My siblings did everything they could to make me smile. My brother made joke after joke and once he found one that made me laugh, he said it over and over again. It made me feel like everything I was going through was okay and I wasn’t losing the bond I had with my siblings. He wasn’t laughing at me, we were both laughing at life and it felt good. My sister, who has the kindest heart of anyone I know, was there for me constantly. She checked in regularly, even after Christmas break was over and we’d all gone back to our own lives. I knew she was there, always. Someone I could call for love and comfort at any moment of the day. Even extended family was there for me. It was so helpful knowing that someone else had been through a similar situation and made it out the otherside. Anxiety can be so hard to explain to people that don’t struggle with it daily. When I talked to her I felt like I didn’t have to constantly explain how I was feeling. She truly understood and I didn’t feel crazy. I’m so grateful that in the hardest times, the two of us make an effort to check in on the other.
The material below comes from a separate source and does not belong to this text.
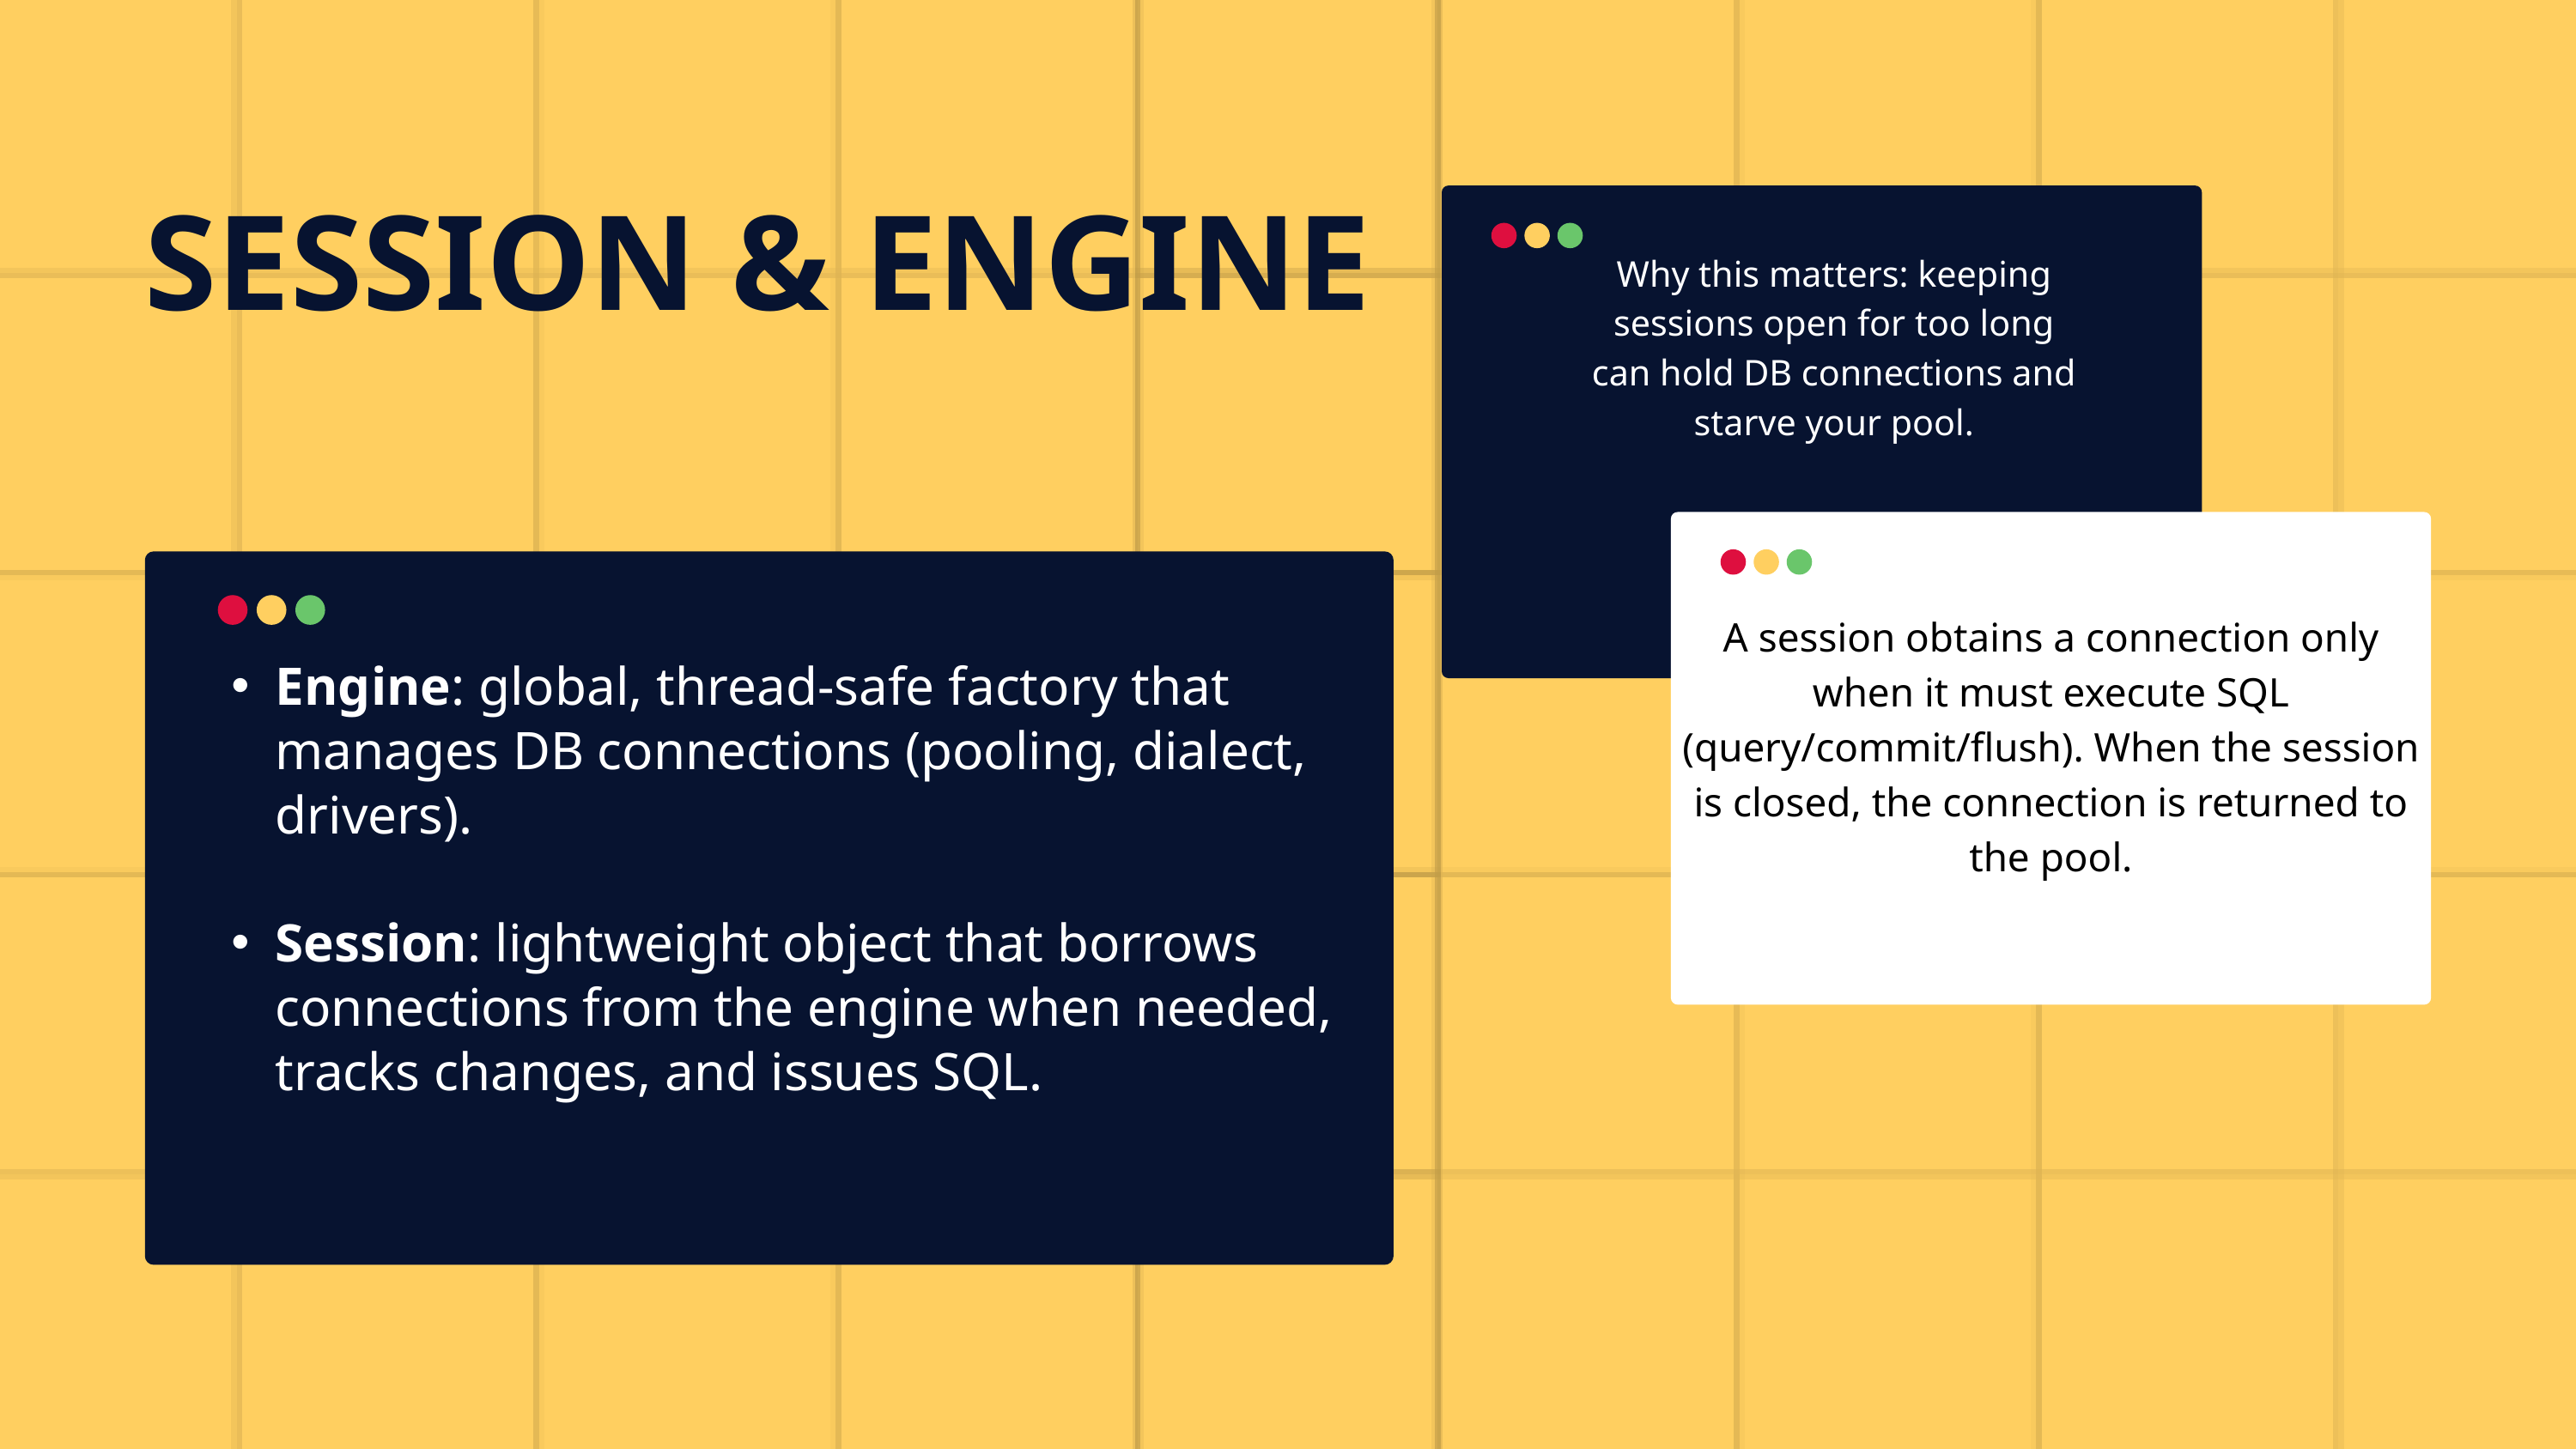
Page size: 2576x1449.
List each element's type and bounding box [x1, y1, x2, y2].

And my husband, I honestly don’t know what I would have done without him. Like I said earlier, he had been warning me for years that ignoring my mental health was going to come back to bite me. When it finally happened, he never once said “I told you so.” He was patient and understanding when I wanted to talk to him every second of every day to feel safe. He was patient and understanding when I didn’t have the energy to talk to him for days on end. And he was patient and understanding when I swapped between the two without any warning whatsoever. He is the one constantly reminding me to exercise, get outside, take breaks, and take care of myself. He understands that mental health is something I will likely struggle with for the rest of my life and he is committed to helping me through the hard times.
All of this to say, don’t be afraid to open up to those around you. It’s okay to ask for help. I know the stigma is there and it can be challenging to admit that you are struggling. I hope that years from now the stigma is completely gone. I also believe the journey to that point starts with us. Hearing my mom and cousin tell me their stories helped give me strength. Hearing celebrities, scholars, and other people I respected tell their stories gave me strength. That’s why I wanted to tell my story. If one person reads this and feels just a little more comfortable, then I’ll have done some good. You’re not crazy. There’s nothing wrong with you. Seek out the help you need in whatever way you can. Anxiety and depression are constant struggles, but they aren’t insurmountable. A cheesy way to end this I know, but I do indeed get by with a little help from my friends (and meds).